- Muzychko during the First Chechen War
- Born: 19 September 1962 Kizel, Perm Oblast, Russian SFSR, Soviet Union
- Died: 24 March 2014 (aged 51) Rivne, Ukraine
- Cause of death: Gunshot wounds
- Other name: Sashko Bilyi
- Occupation: Political activist
- Known for: Coordinator of Right Sector in Western Ukraine
- Awards: Hero of the Nation

= Oleksandr Muzychko =

Ukrainian activist (1962–2014)

Oleksandr Ivanovych Muzychko (Олександр Іванович Музичко; 19 September 1962 – 24 March 2014) was a Ukrainian political activist, a member of UNA-UNSO and coordinator of Right Sector in Western Ukraine.

Muzychko had vowed to fight "Communists, Jews, and Russians for as long as blood flows in [his] veins."

==Biography==
Muzychko was born near the Ural Mountains to a Ukrainian father and a Belarusian mother, both deported members of the Ukrainian Insurgent Army.

Muzychko led the UNA-UNSO "Viking" group during the First Chechen War. In 1997, he was accused of attempting to kill a member of UNA-UNSO in Kyiv. In 1999, Muzychko was sentenced to three years in prison. In 2009, he was accused of a hostile corporate raid. In 2012, he ran for the Ukrainian parliament in the 153rd electoral district (Rivne), coming sixth.

On 27 February 2014, Muzychko attacked the Prosecutor of the Rivne Oblast in his office and threatened to "slay as a dog" the Minister of Internal Affairs, Arsen Avakov. On 28 February 2014, criminal proceedings were opened against him.

On 7 March 2014, ITAR-TASS reported that Russian authorities wanted him for war atrocities. On 11 March 2014, Russian State Duma opposition leader Valery Rashkin urged Russian special services to "follow Mossad examples" and assassinate Right Sector leaders Dmytro Yarosh and Muzychko.

===Death===
On 24 March 2014, Muzychko was shot dead. There are conflicting stories about how this happened. An official inquiry concluded he had shot himself twice at the end of a police chase, one bullet scratching his skin and the other into the heart (this one proved to be fatal). According to Volodymyr Yevdokymov (Володимир Євдокимов), a former officer of the SSU, Muzychko wounded one of the police officers, was shot and died from his wounds.

According to Ukrainian MP Oles Doniy, a group of unknown armed people arrived in three Volkswagen minivans and kidnapped Muzychko and five other people from a café near Rivne. They murdered Muzychko behind the café with two gunshots to the heart. In another telling of Doniy's account, a group of attackers forced Muzychko to halt his car, pulled him out of the vehicle, handcuffed him and shot him.

According to the interior ministry of Ukraine, Muzychko died in a shoot-out with police in a café in Rivne. According to the ministry, the police raided the café to arrest Muzychko, but he opened fire while he tried to flee. He was shot when the police returned fire. The police were able to capture him and three others, but by the time the paramedics had arrived at the scene, he had died.
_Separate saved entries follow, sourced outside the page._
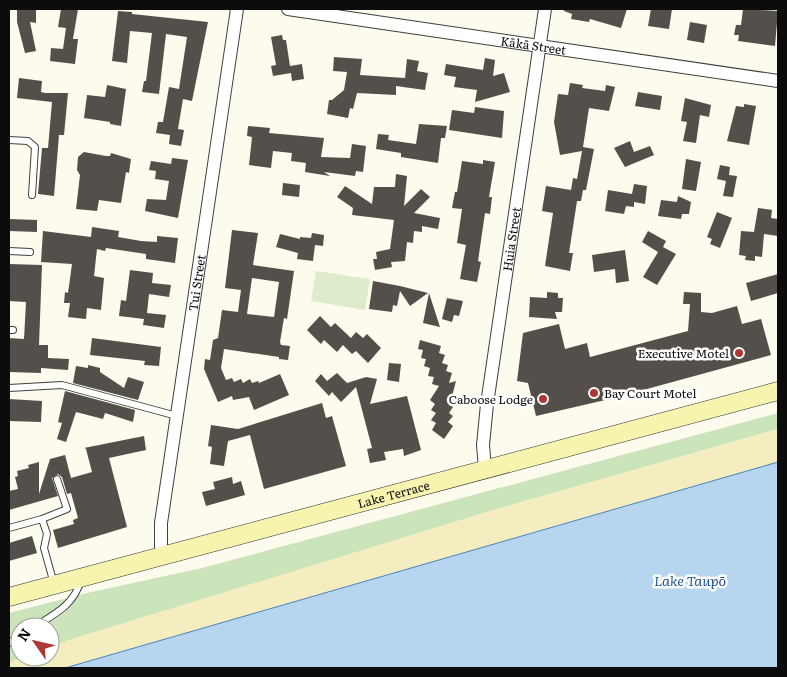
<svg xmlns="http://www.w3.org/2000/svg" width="787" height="677" font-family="Literata,serif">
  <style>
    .green { fill: #cce4bb }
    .sand { fill: #f4edbf }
    .pitch { fill: #deeccc }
    .water { fill: #b7d5ef; stroke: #4784be }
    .building { fill: #544f4a; fill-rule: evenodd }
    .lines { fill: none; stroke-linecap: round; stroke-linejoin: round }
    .service-casing { stroke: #3f3f3f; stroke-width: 8 }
    .minor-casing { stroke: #3f3f3f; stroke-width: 14 }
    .secondary-casing { stroke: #2e2e2e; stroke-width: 19 }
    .service { stroke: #fff; stroke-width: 6 }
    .minor { stroke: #fff; stroke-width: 12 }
    .secondary { stroke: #f6f4af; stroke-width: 18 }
    .poi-dot { fill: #ad3934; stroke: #fff; stroke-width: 2 }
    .labels { text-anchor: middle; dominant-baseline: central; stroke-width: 5; stroke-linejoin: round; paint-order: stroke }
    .street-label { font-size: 12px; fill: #0c0c0c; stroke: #fff }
    .poi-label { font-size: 12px; fill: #0c0c0c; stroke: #fff; text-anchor: end }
    .water-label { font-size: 14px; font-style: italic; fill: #245790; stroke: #fff }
  </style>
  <rect width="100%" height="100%" fill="#fdfbed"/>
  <!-- green -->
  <path class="green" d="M778 413V429L500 508 50 647V627H20V657H24L9 663V613L87 593 202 568Z"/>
  <!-- sand -->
  <path class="sand" d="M778 429V462L65 668H9V663L24 657H50V647L68 640 500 508Z"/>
  <!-- pitch -->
  <path class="pitch" d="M316 271 370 279 365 310 311 301Z"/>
  <!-- water -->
  <path class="water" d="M778 462V668H65Z"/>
  <!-- building -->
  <path class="building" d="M17 9 36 10V23L30 22 36 51 25 53 17 22Z
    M61 9H78L73 39H78L75 64 50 61 51 48 63 49 66 28 58 27Z
    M564 9H627L621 28 590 19 589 22 571 19 572 14 564 11Z
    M651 9H672L669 29 648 26Z
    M743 9 778 11 775 46 738 41 739 35H734L736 25H741Z
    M118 11 132 12V14L208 22 192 101 183 99 178 129 184 130 181 146 169 144 170 135 156 133 158 122H163L169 87 179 89 187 37 166 34 159 94 142 92 144 81H146L152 33 130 31 127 63 112 61Z
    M690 22 707 25 704 43 687 40Z
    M282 35 283 40H286L290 66 302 64 304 79 292 81 291 73 273 76 271 66 276 65 271 37Z
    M334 57 362 59 360 75 405 78 407 59 419 61 417 71 428 73 425 90 396 86V95L357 93 353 109 350 108 348 118 327 114 329 100H332L344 90 347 72 333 71Z
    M485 58 495 60 493 76 504 73 510 92 475 102 477 90 454 87 456 77 444 75 446 64 483 70Z
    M19 78 42 81 41 92 45 93H68L64 135H59L54 196 38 194 42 148H48L52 102 17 98Z
    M570 83 583 85 582 88 605 91 606 85 615 87 609 111 589 108 583 147 594 149 586 190H583L581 201H577L569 253H573L570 271 545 266 553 213 542 211 546 186 571 190 573 178 577 179 582 151 560 155 554 122 558 94 568 95Z
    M107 85 126 89 121 126 110 124V122L84 118 87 95 105 97Z
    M638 92 662 96 660 110 635 106Z
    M685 98 711 105 709 117 700 115 696 143 683 141 687 122 681 121Z
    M744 104 756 106 749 145 727 141 736 106 744 107Z
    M475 107 504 111 502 138 449 130 452 110 474 113Z
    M419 124 447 126 445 138H441L438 163 401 157V153L376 149 378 134 389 135 388 140 416 144Z
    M248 126 270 128 269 133 324 138 321 157 350 158 352 144 366 146 363 172 356 171 355 176 324 172 330 176 305 172 306 163 291 161 292 153 273 151 271 168 249 165 252 137 247 136Z
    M630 141 634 152 650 146 654 155 625 167 614 148Z
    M84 152 106 156H110L111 153 131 159 129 173 126 172 121 203 99 200 97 211 76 209 80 175 77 170 78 157Z
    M172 158 188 160 178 218 145 211 147 199 166 200 169 181 155 179 156 171 149 170 151 161 171 164Z
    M686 159 701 162 696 191 682 189Z
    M483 160 495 162 489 197H492L490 214 485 213 478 261 481 262 477 282 460 279 466 245 457 243 462 209 452 208 455 192H457L462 161 483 164Z
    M720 165 730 167 729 175 737 176 733 197 723 196 726 181 717 179Z
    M396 174 407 176 404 206 421 189 430 197 414 213 440 218 438 229 422 226V232L414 231 413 243 407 242 405 261 391 262 392 267 375 270 373 259H377L376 252 390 249 394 220 352 215 353 208 337 197 345 186 372 204 374 187H395Z
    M283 183 300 185 299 197 282 195Z
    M634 184 647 186 645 204 634 202V207L626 206 624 214 605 211 608 190 632 194Z
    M678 196 691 202 689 214H682L681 219 658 216 661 200 677 202Z
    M758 208 772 210 771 218 778 219V236L764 234 762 257 755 256V261L745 260 746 256 739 255 741 231 754 232Z
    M717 212 732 218 720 248 710 244 712 239 707 237Z
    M9 219 37 220V232L9 231Z
    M92 227 119 231 118 237 141 241 157 242V236L178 238 175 263 146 259V254L106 248 105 251 97 249 94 276 104 278 101 310 87 308 86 319 68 317 70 303H64L65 292 68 293 72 264 41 262 43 231 91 237Z
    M232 230 258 233 253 265 294 271 287 319 284 318 280 342 281 345 290 346 288 360 279 359V357L224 349 221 368 226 380 232 378 234 382 241 379 243 383 250 379 252 383 258 381 259 383 280 374 289 395 254 410 249 397 233 400 232 396 218 402 204 369 205 359 210 360 213 340 218 338 222 310 238 312 241 290 225 288ZM252 278 279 282 274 317 247 314Z
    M648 231 666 241 663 247 676 254 657 285 643 277 658 252 642 242Z
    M312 233 324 235 323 246 315 245 313 261 297 259 298 253 276 247 280 234 300 239V237L311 238Z
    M625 250 629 281 616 283 615 269 594 272 592 255Z
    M9 264 42 265 39 345H48V358L69 359 68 370 41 368V373L9 372V338L24 339 26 302 9 301Z
    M130 270 153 273 152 283 171 285 169 297 149 294 147 313 166 315 164 328 143 325 144 319 119 316 121 300 126 301Z
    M778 274V293L751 301 746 283Z
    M373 281 400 286 428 293 410 306 400 291 397 306 393 305 392 312 369 309Z
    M547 292 558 293V298H563L562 312H555L557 319 529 317 530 297 547 298Z
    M684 292 701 293V312L712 313 737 306 742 324 761 319 771 355 614 398 536 416 528 383 517 381 523 333 559 324 565 349 587 343 590 357 688 331 690 304H683Z
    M429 293 440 327 423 323Z
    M447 298 463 301 459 316 454 315 452 322 442 319Z
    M320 316 331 327 335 323 351 338 356 332 363 338 367 334 381 348 368 363 356 351 352 354 343 345 337 352 324 340 321 344 307 330Z
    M92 338 161 347 159 366 144 365 145 361 90 355Z
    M420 340 441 346 439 353 445 355 442 363 448 365 446 371 452 373 449 383 456 381 450 404 453 407 449 413 453 416 448 422 453 426 444 439 432 430 436 423 431 420 436 413 431 410 435 404 430 400 439 386 432 384 434 377 428 376 430 368 424 366 426 359 421 358 423 350 418 349Z
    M389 363 401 364 399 382 387 380Z
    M88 365 100 368V372L124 388 128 377 144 382 138 400 73 383 76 366 88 368Z
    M337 373 347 383 366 377 377 379 370 404 407 396 421 450 404 456 403 449 384 452 386 460 370 463 367 449 372 448 356 387 341 402 332 392 329 396 315 381 321 374 327 381Z
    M65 391 135 410 133 422 105 413 103 419 76 412 66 442 57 439 62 423 58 422Z
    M9 399 42 401 41 422 9 421Z
    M322 403 326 418 332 416 346 466 264 489 250 435 228 441 224 466 210 464 212 447 208 446 211 425 238 429Z
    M144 436 146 450 109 458 127 527 58 548 53 530 74 524 73 520 78 518 71 493 67 494 62 477 58 474 52 478 58 496 9 510V491L18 489 15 477 18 476 17 471 29 468 28 465 39 462V494L50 459 65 455 71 478 92 472 86 449H87L84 448Z
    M232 477 233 484 241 481 245 495 206 506 202 492 215 489 213 482Z
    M32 536 37 553 9 561V543Z"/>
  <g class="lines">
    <defs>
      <path id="service" d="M9 140 28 141 35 147 32 195
        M9 251 30 252
        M9 330H13
        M9 388 62 385 177 416
        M9 528 42 519
        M54 584 44 548 47 534 42 519 67 509 57 479
        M34 627C55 614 74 605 81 580
        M9 643 20 636"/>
      <g id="minor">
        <path id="s1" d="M288 9 778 81"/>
        <path id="s2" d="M485 469 483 445 487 404 545 9"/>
        <path id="s3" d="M163 556 161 546V523L237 9"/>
      </g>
      <g id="secondary">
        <path id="s4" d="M9 597 778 391"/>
      </g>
    </defs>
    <!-- service casing -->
    <use href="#service" class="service-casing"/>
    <!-- minor casing -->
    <use href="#minor" class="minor-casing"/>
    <!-- secondary casing -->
    <use href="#secondary" class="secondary-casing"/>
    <!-- service -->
    <use href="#service" class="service"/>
    <!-- minor -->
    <use href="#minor" class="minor"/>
    <!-- secondary -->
    <use href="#secondary" class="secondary"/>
  </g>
  <!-- markers -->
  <g class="poi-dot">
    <circle cx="739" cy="353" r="5"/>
    <circle cx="594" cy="393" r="5"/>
    <circle cx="543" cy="399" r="5"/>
  </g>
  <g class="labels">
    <!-- street labels -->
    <g class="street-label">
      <text stroke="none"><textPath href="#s1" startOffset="248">Kākā Street</textPath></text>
      <text stroke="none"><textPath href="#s2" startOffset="232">Huia Street</textPath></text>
      <text stroke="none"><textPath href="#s3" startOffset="276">Tui Street</textPath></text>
      <text stroke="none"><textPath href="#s4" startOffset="398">Lake Terrace</textPath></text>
    </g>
    <!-- poi labels -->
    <g class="poi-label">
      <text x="729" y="353">Executive Motel</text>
      <text x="604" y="393" text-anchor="start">Bay Court Motel</text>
      <text x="533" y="399">Caboose Lodge</text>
    </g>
    <!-- water labels -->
    <g class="water-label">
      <text x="690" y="580">Lake Taupō</text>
    </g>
  </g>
  <!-- border -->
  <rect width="787" height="677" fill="none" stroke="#0c0c0c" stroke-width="20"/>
  <!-- north arrow -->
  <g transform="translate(35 642) rotate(304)"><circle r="24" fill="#ffffff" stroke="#9e9e9e"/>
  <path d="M0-4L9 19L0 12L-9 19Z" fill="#ad3934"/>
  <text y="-8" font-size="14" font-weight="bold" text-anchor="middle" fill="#0c0c0c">N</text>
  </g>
</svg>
On 25 March, police stated that Muzychko had shot himself. This was confirmed by an inquiry by the interior ministry, which concluded he had shot himself in the heart as police tried to bring him to the ground after a chase. The inquiry also concluded he had fired previously, resulting in a scratch on his skin, and that the police had acted lawfully.

Reacting to the news about the shooting, Dmytro Yarosh, leader of Right Sector, called for the resignation of Interior Minister Arsen Avakov and the arrest of the police officers who came after Muzychko. An unknown member of the Right Sector promised to take reprisal against the minister for his death.

Ten days before his death, Muzychko accused Ukrainian police (MIA) and the general prosecutor's office of making preparations for his assassination.

==Legacy==
In Konotop, a street was named after Oleksandr Muzychko.